I’m a little too good at wallowing. There’s a time for everything and it doesn’t hurt to acknowledge that sometimes life brings out the worst in me. I haven’t found stuffing my emotions to be a particularly beneficial way to deal with things. It turns me into a ticking bitch bomb, so I ride the rollercoaster and hope it eventually comes to a stop, or magically transforms into a lazy lagoon.
It’s nice to have other things to focus on, aka practicing the fine art of distraction.
Yesterday little miss lizard left a surprise for me…
What the in hell is that white blob? It’s an egg! I was right about her sex. Go, me. She must’ve laid it on the ledge at the top where she hangs out, then it rolled down and adhered to the wall. Kinda weird, kinda cool. I take it as a sign that she’s healthy and happy. It’s obviously not fertilized since she doesn’t have her own manchild.
This morning I went castle shopping. 18M can buy you a castle with a vineyard in Italy, in case you were wondering.
I’ve been trying to make donuts for about 4 days, but haven’t had the energy. I got my 5th wind this evening and finally made the damn things.

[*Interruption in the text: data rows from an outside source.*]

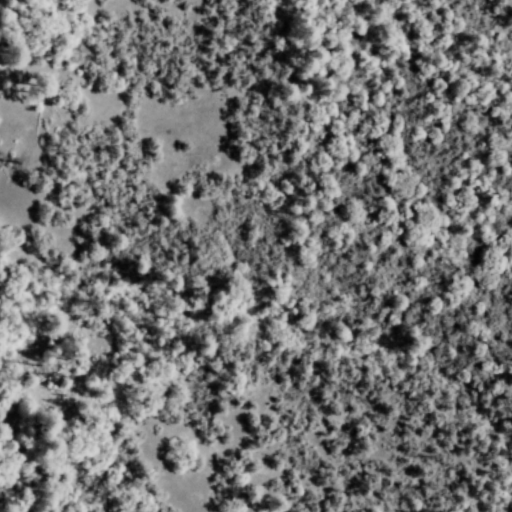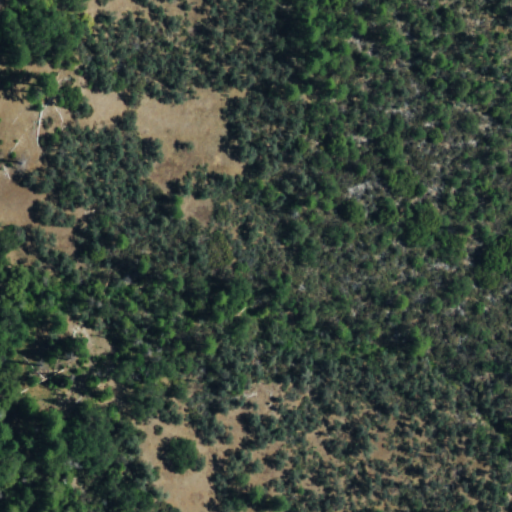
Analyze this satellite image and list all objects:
park: (255, 256)
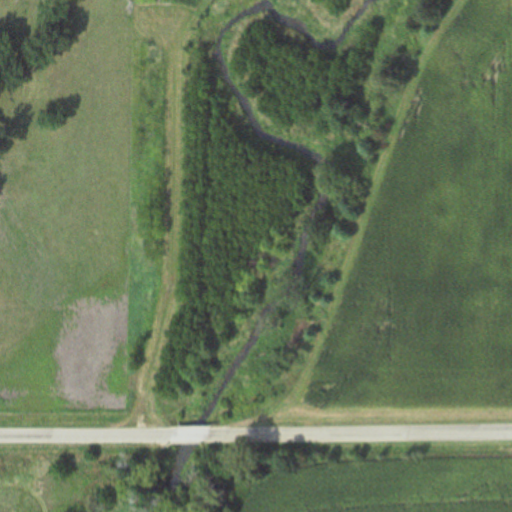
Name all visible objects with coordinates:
road: (256, 434)
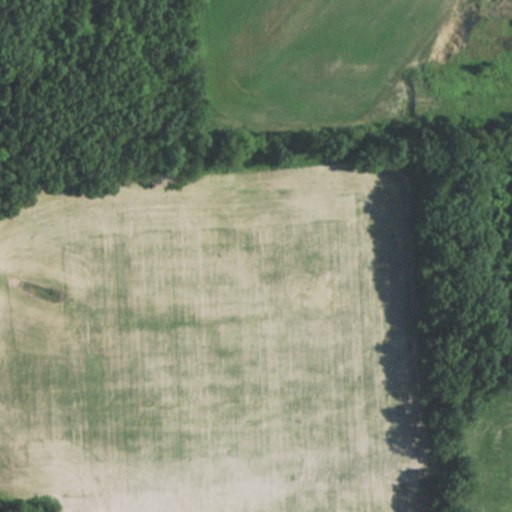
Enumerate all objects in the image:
quarry: (344, 77)
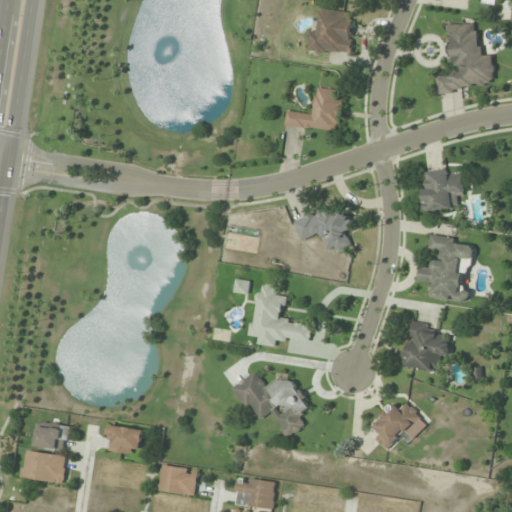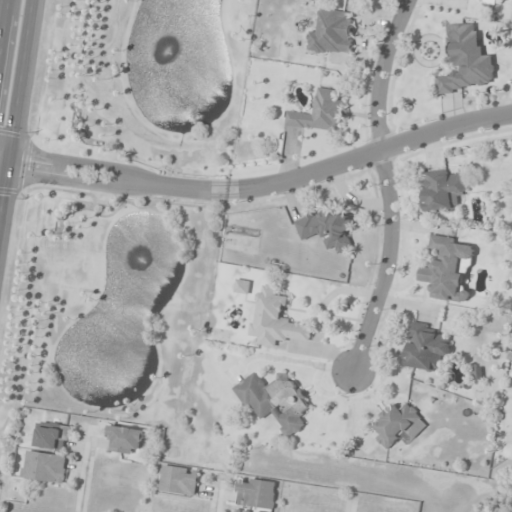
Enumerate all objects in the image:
building: (490, 1)
road: (1, 8)
building: (332, 33)
building: (464, 61)
road: (16, 112)
building: (320, 112)
road: (5, 162)
traffic signals: (10, 163)
road: (385, 185)
road: (265, 186)
building: (442, 190)
building: (327, 228)
building: (447, 269)
building: (242, 286)
building: (275, 319)
building: (425, 348)
building: (274, 400)
building: (395, 424)
building: (53, 437)
building: (125, 440)
building: (44, 467)
building: (179, 481)
building: (256, 493)
building: (240, 511)
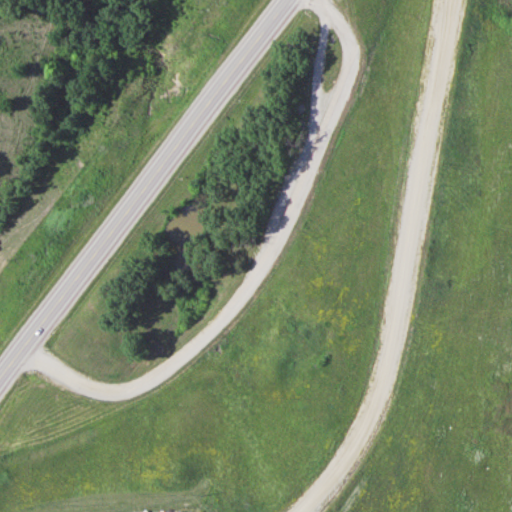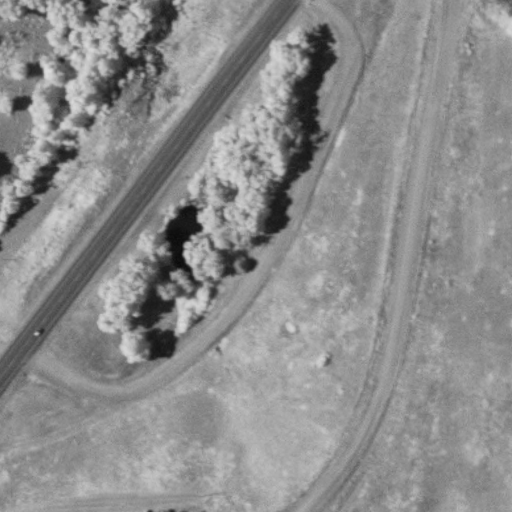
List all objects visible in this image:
road: (145, 191)
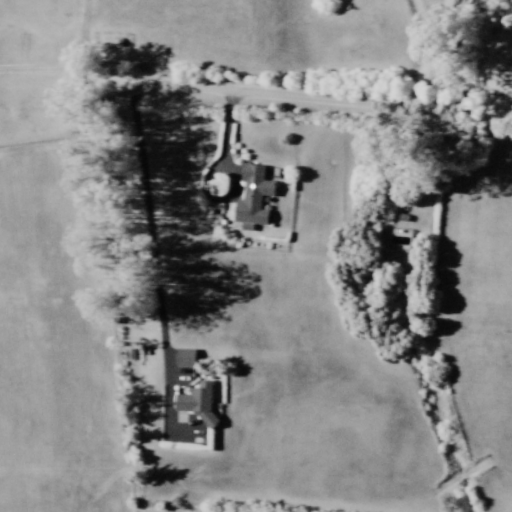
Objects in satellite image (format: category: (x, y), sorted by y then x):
road: (427, 52)
road: (256, 86)
building: (253, 196)
road: (150, 249)
building: (186, 357)
building: (198, 401)
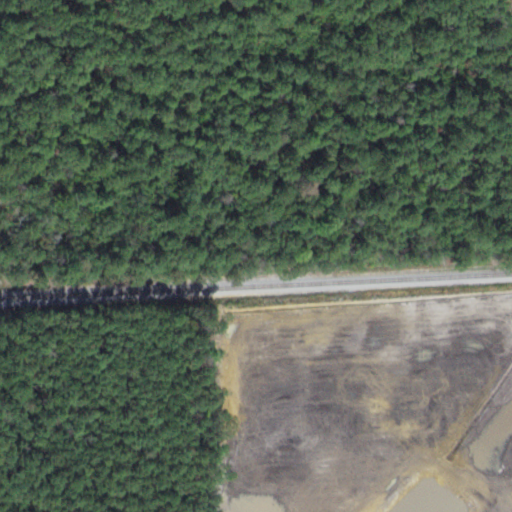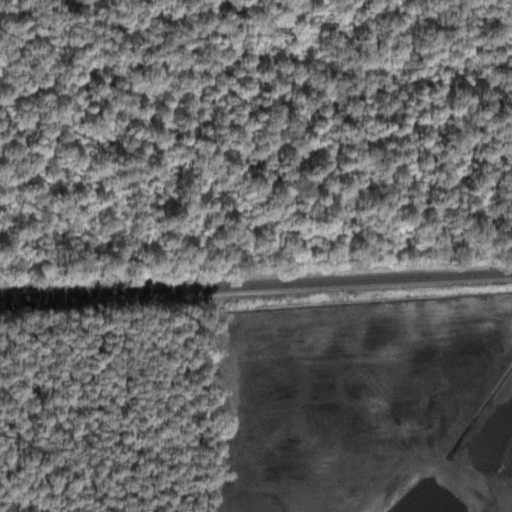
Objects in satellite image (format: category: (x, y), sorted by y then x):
railway: (256, 287)
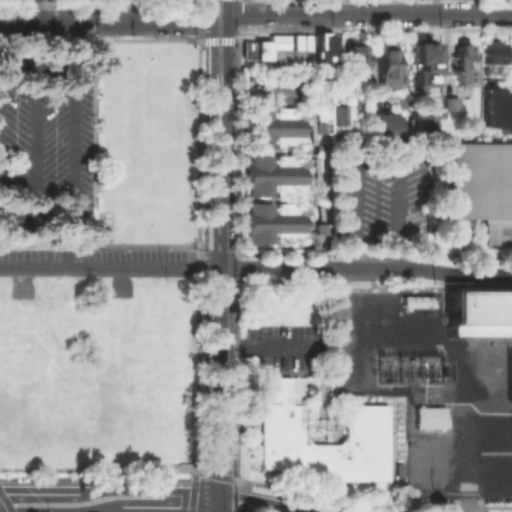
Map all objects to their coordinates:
road: (368, 13)
road: (104, 22)
road: (217, 39)
building: (320, 49)
building: (278, 51)
building: (491, 52)
building: (271, 53)
building: (325, 54)
building: (494, 55)
building: (351, 59)
building: (419, 62)
building: (419, 63)
building: (459, 64)
building: (459, 64)
building: (355, 65)
building: (383, 65)
road: (41, 68)
building: (387, 70)
road: (209, 79)
road: (224, 79)
building: (491, 108)
building: (492, 110)
building: (319, 113)
building: (337, 114)
building: (341, 118)
building: (321, 121)
building: (418, 123)
building: (380, 124)
building: (275, 126)
building: (419, 127)
building: (275, 128)
building: (381, 131)
road: (35, 141)
parking lot: (47, 143)
road: (375, 150)
building: (272, 174)
building: (276, 177)
building: (479, 180)
parking lot: (377, 196)
building: (272, 221)
building: (274, 226)
building: (320, 231)
building: (495, 231)
building: (468, 236)
road: (109, 268)
road: (365, 269)
building: (477, 312)
building: (478, 312)
road: (219, 334)
parking lot: (287, 345)
road: (263, 346)
power substation: (435, 380)
building: (426, 416)
building: (317, 438)
building: (317, 439)
road: (40, 490)
road: (182, 490)
traffic signals: (218, 492)
road: (250, 510)
road: (289, 510)
road: (61, 511)
road: (170, 511)
traffic signals: (218, 512)
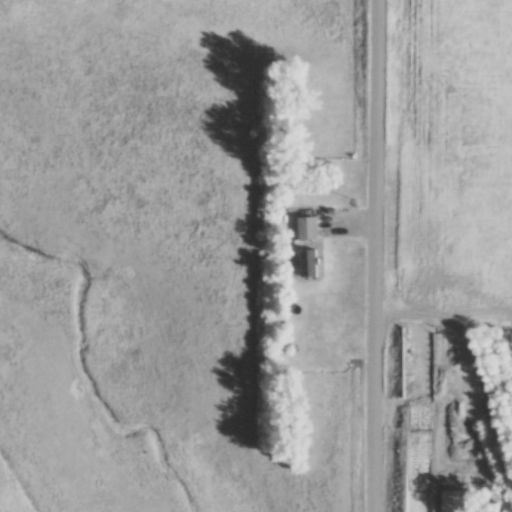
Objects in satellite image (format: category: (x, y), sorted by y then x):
building: (309, 248)
road: (374, 256)
building: (455, 501)
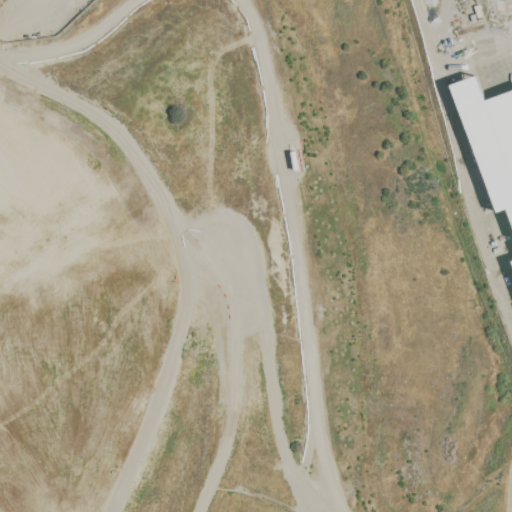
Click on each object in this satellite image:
road: (224, 10)
road: (238, 64)
road: (275, 119)
road: (460, 154)
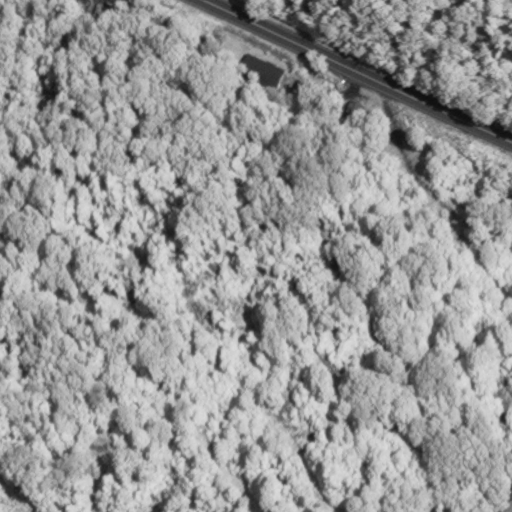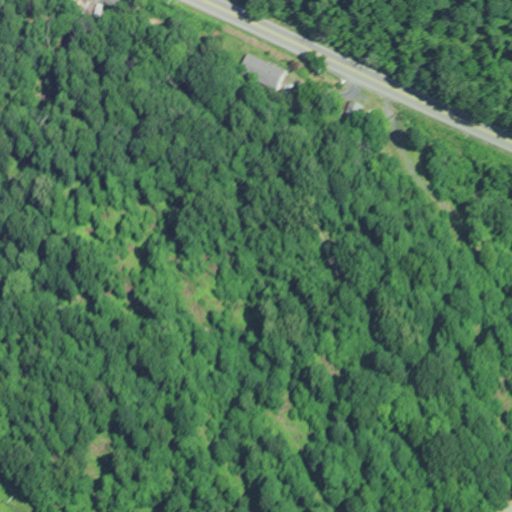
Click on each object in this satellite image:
road: (133, 44)
road: (360, 69)
road: (318, 288)
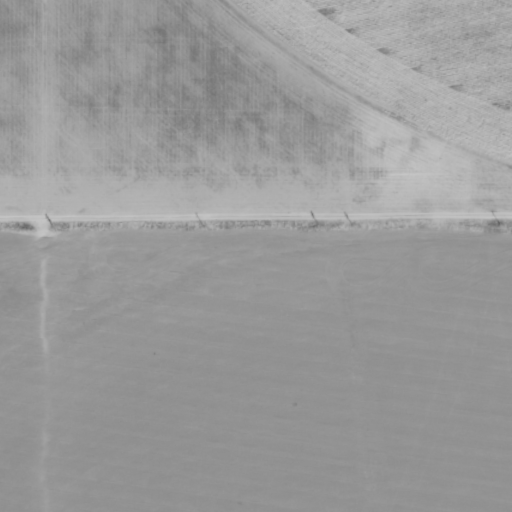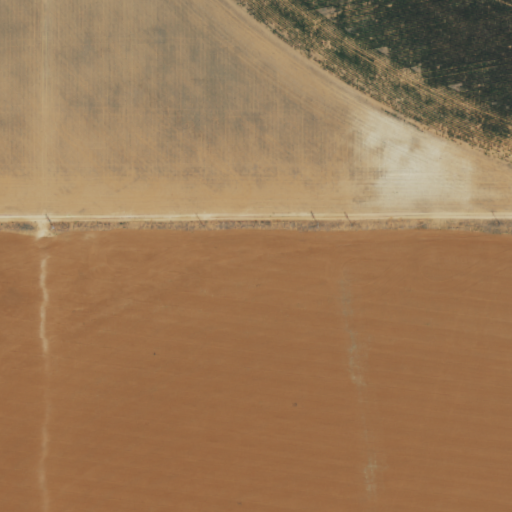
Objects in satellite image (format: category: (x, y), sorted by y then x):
road: (47, 97)
road: (256, 192)
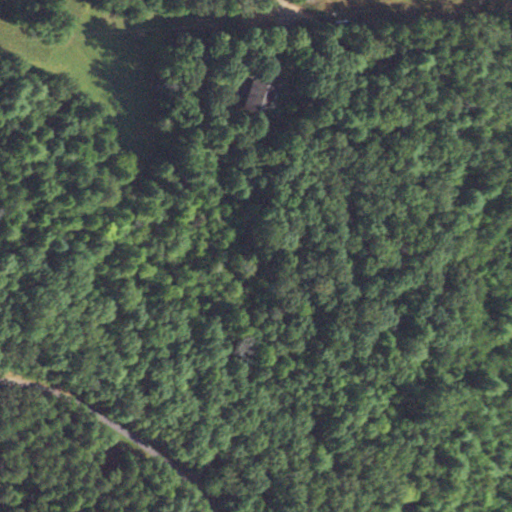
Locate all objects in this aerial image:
building: (257, 99)
road: (121, 420)
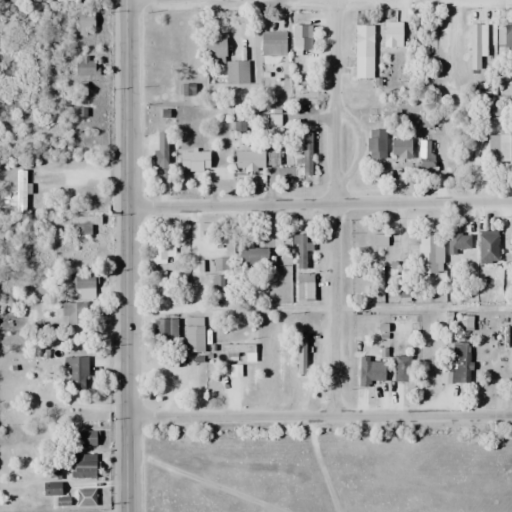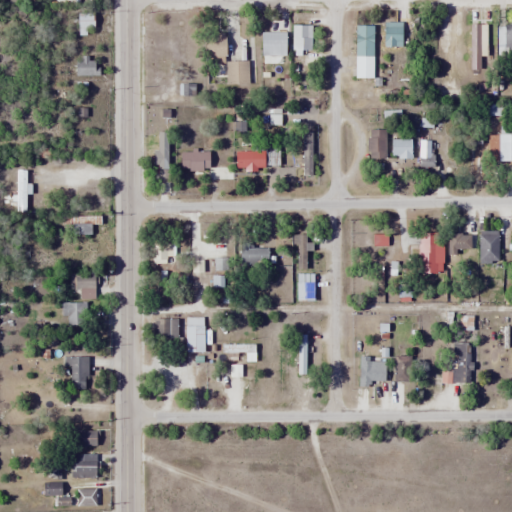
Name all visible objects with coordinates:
building: (83, 22)
building: (390, 35)
building: (504, 35)
building: (299, 37)
building: (271, 44)
building: (212, 45)
building: (474, 47)
building: (362, 51)
building: (236, 72)
building: (283, 116)
building: (375, 144)
building: (500, 144)
building: (305, 152)
building: (424, 153)
building: (160, 154)
building: (247, 160)
building: (193, 161)
building: (19, 190)
road: (319, 203)
road: (336, 207)
building: (79, 223)
building: (457, 242)
building: (511, 245)
building: (486, 246)
building: (160, 251)
building: (298, 252)
building: (428, 252)
road: (127, 256)
building: (252, 256)
building: (81, 281)
building: (303, 287)
building: (72, 313)
building: (164, 329)
building: (192, 334)
building: (304, 355)
building: (459, 363)
building: (400, 369)
building: (367, 372)
building: (74, 373)
road: (320, 414)
building: (83, 439)
building: (81, 466)
building: (84, 497)
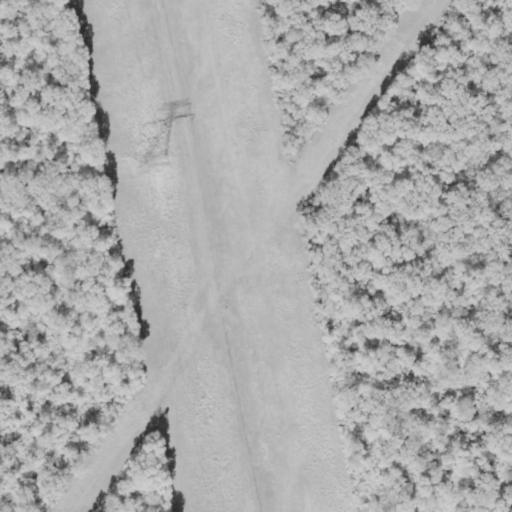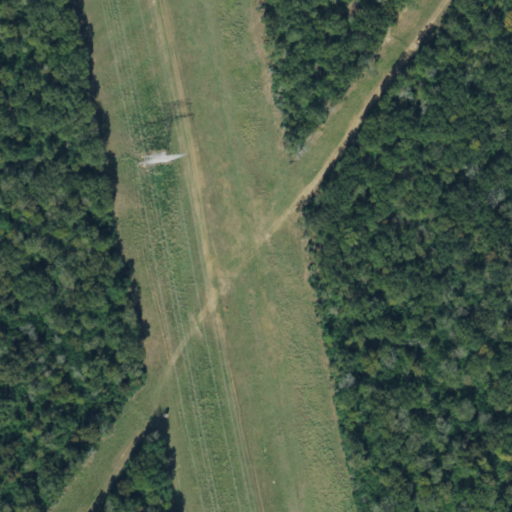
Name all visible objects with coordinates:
power tower: (155, 157)
railway: (399, 256)
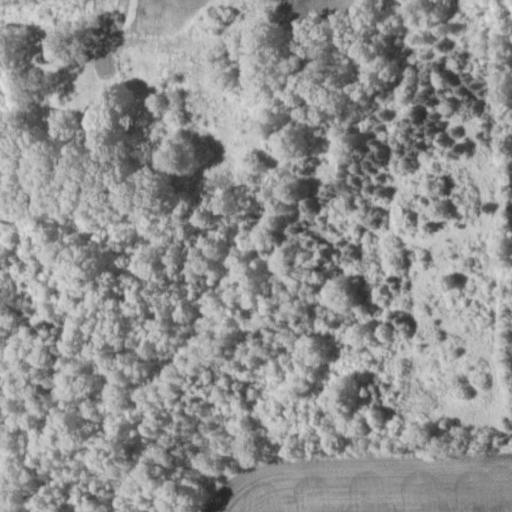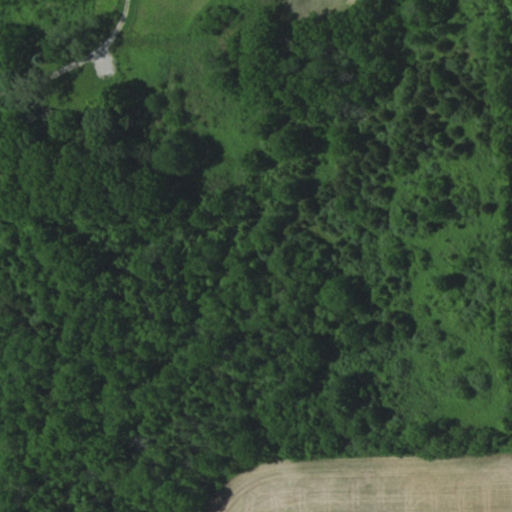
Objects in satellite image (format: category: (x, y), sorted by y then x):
road: (76, 61)
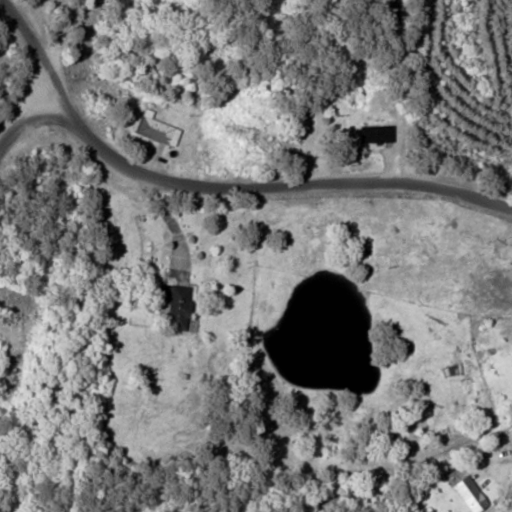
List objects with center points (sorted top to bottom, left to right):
road: (29, 40)
road: (26, 118)
building: (155, 127)
building: (374, 132)
road: (264, 182)
building: (173, 304)
building: (468, 493)
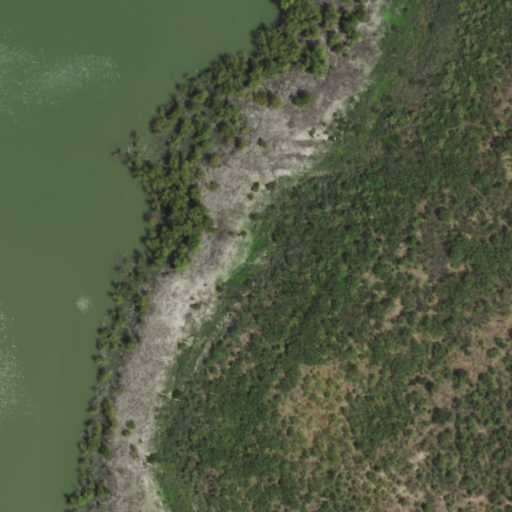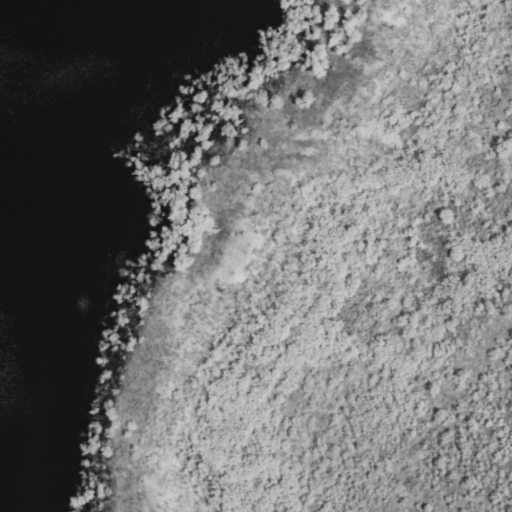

I don’t have a normal donut pan, just minis. They look like tiny bungholes, but they’re mighty tasty tiny bungholes as far as I can tell. Manchild gives ’em two thumbs up. Hey Johnna, they’re extremely soft! I didn’t shake them in a bag of cinnamon sugar because it says to do it immediately before serving, and I don’t plan to eat all 4.5 dozen tonight…at least I don’t think so. I bet they’d be good with a little icing too. Or schmeared with cream cheese. I heart donuts.